Yunlong Lu
Publications
ShuttleEnv: An Interactive Data-Driven RL Environment for Badminton Strategy Modeling
We present ShuttleEnv, an interactive and data-driven simulation environment for badminton, designed to support reinforcement learning and strategic behavior analysis in fast-paced adversarial sports. The environment is grounded in elite-player match data and employs explicit probabilistic models to simulate rally-level dynamics, enabling realistic and interpretable agent-opponent interactions without relying on physics-based simulation. In this demonstration, we showcase multiple trained agents within ShuttleEnv and provide live, step-by-step visualization of badminton rallies, allowing attendees to explore different play styles, observe emergent strategies, and interactively analyze decision-making behaviors. ShuttleEnv serves as a reusable platform for research, visualization, and demonstration of intelligent agents in sports AI. Our ShuttleEnv demo video URL: https://drive.google.com/file/d/1hTR4P16U27H2O0-w316bR73pxE2ucczX/view
BotzoneBench: Scalable LLM Evaluation via Graded AI Anchors
Large Language Models (LLMs) are increasingly deployed in interactive environments requiring strategic decision-making, yet systematic evaluation of these capabilities remains challenging. Existing benchmarks for LLMs primarily assess static reasoning through isolated tasks and fail to capture dynamic strategic abilities. Recent game-based evaluations employ LLM-vs-LLM tournaments that produce relative rankings dependent on transient model pools, incurring quadratic computational costs and lacking stable performance anchors for longitudinal tracking. The central challenge is establishing a scalable evaluation framework that measures LLM strategic reasoning against consistent, interpretable standards rather than volatile peer models. Here we show that anchoring LLM evaluation to fixed hierarchies of skill-calibrated game Artificial Intelligence (AI) enables linear-time absolute skill measurement with stable cross-temporal interpretability. Built on the Botzone platform's established competitive infrastructure, our BotzoneBench evaluates LLMs across eight diverse games spanning deterministic perfect-information board games to stochastic imperfect-information card games. Through systematic assessment of 177,047 state-action pairs from five flagship models, we reveal significant performance disparities and identify distinct strategic behaviors, with top-performing models achieving proficiency comparable to mid-to-high-tier specialized game AI in multiple domains. This anchored evaluation paradigm generalizes beyond games to any domain with well-defined skill hierarchies, establishing a scalable and reusable framework for assessing interactive AI capabilities.

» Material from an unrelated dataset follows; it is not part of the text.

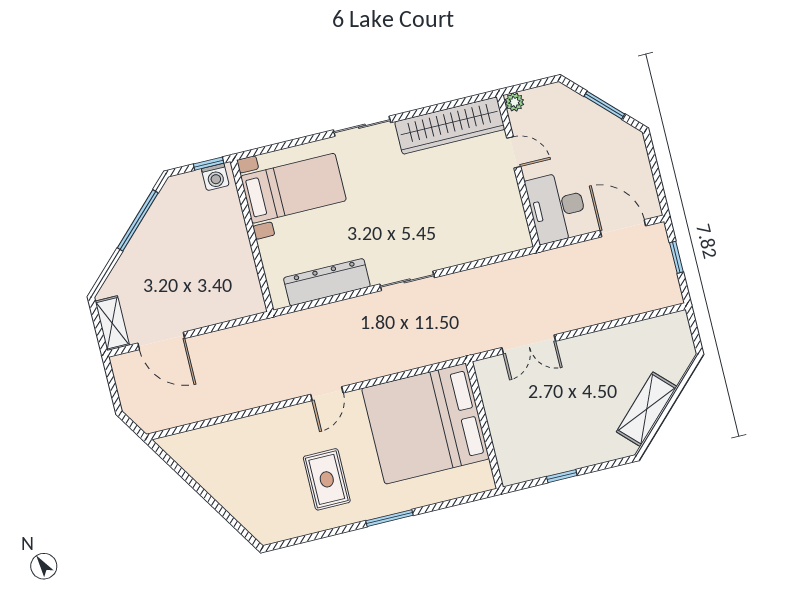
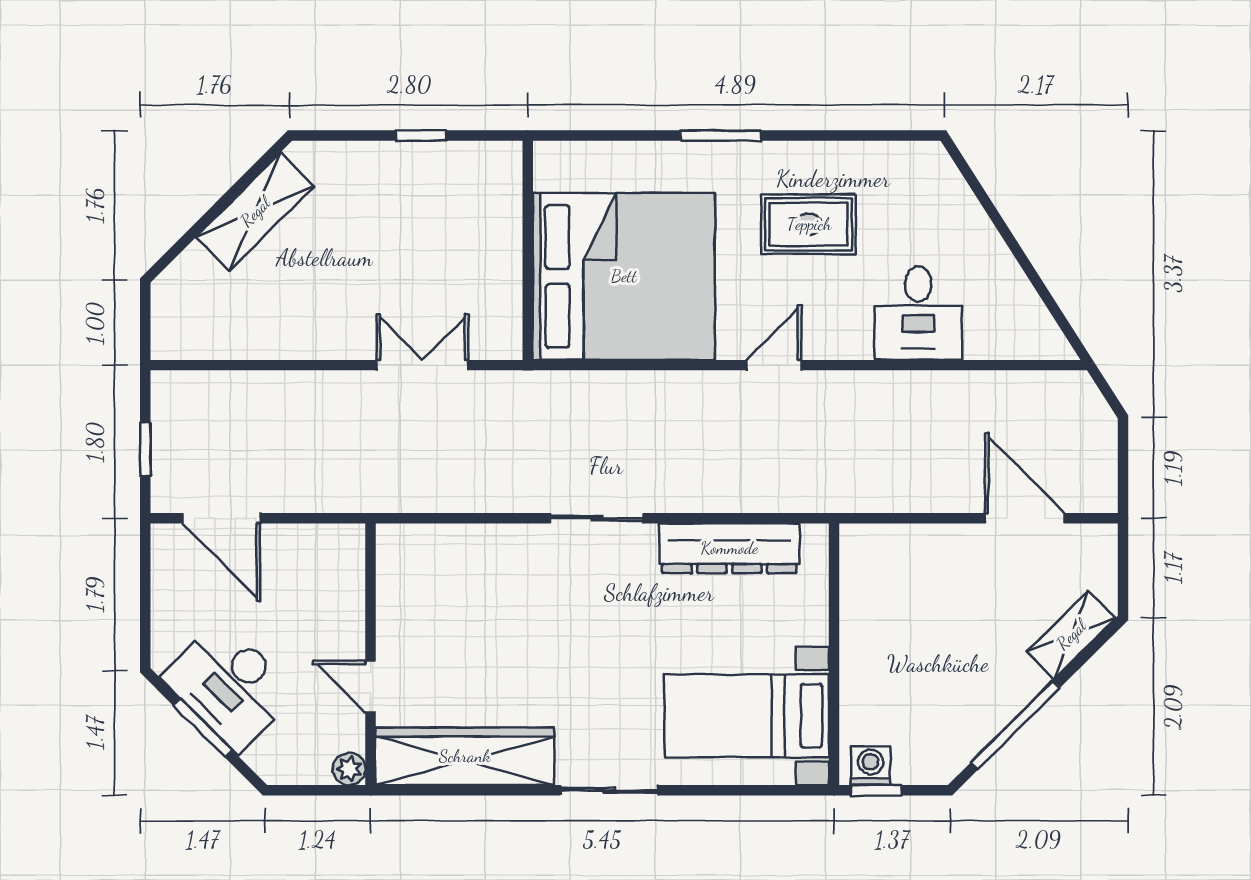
desk: (557, 207) -> (230, 685), moved, turned 135
shelving: (112, 323) -> (1071, 635), moved, turned 45
desk: (251, 444) -> (918, 313), added
rug: (327, 479) -> (809, 224), turned 90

Adapting Rules of Official International Mahjong for Online Players
As one of the worldwide spread traditional game, Official International Mahjong can be played and promoted online through remote devices instead of requiring face-to-face interaction. However, online players have fragmented playtime and unfixed combination of opponents in contrary to offline players who have fixed opponents for multiple rounds of play. Therefore, the rules designed for offline players need to be modified to ensure the fairness of online single-round play. Specifically, We employ a world champion AI to engage in self-play competitions and conduct statistical data analysis. Our study reveals the first-mover advantage and issues in the subgoal scoring settings. Based on our findings, we propose rule adaptations to make the game more suitable for the online environment, such as introducing compensatory points for the first-mover advantage and refining the scores of subgoals for different tile patterns. Compared with the traditional method of rotating positions over multiple rounds to balance first-mover advantage, our compensatory points mechanism in each round is more convenient for online players. Furthermore, we implement the revised Mahjong game online, which is open for online players. This work is an initial attempt to use data from AI systems to evaluate Official Internatinoal Mahjong's game balance and develop a revised version of the traditional game better adapted for online players.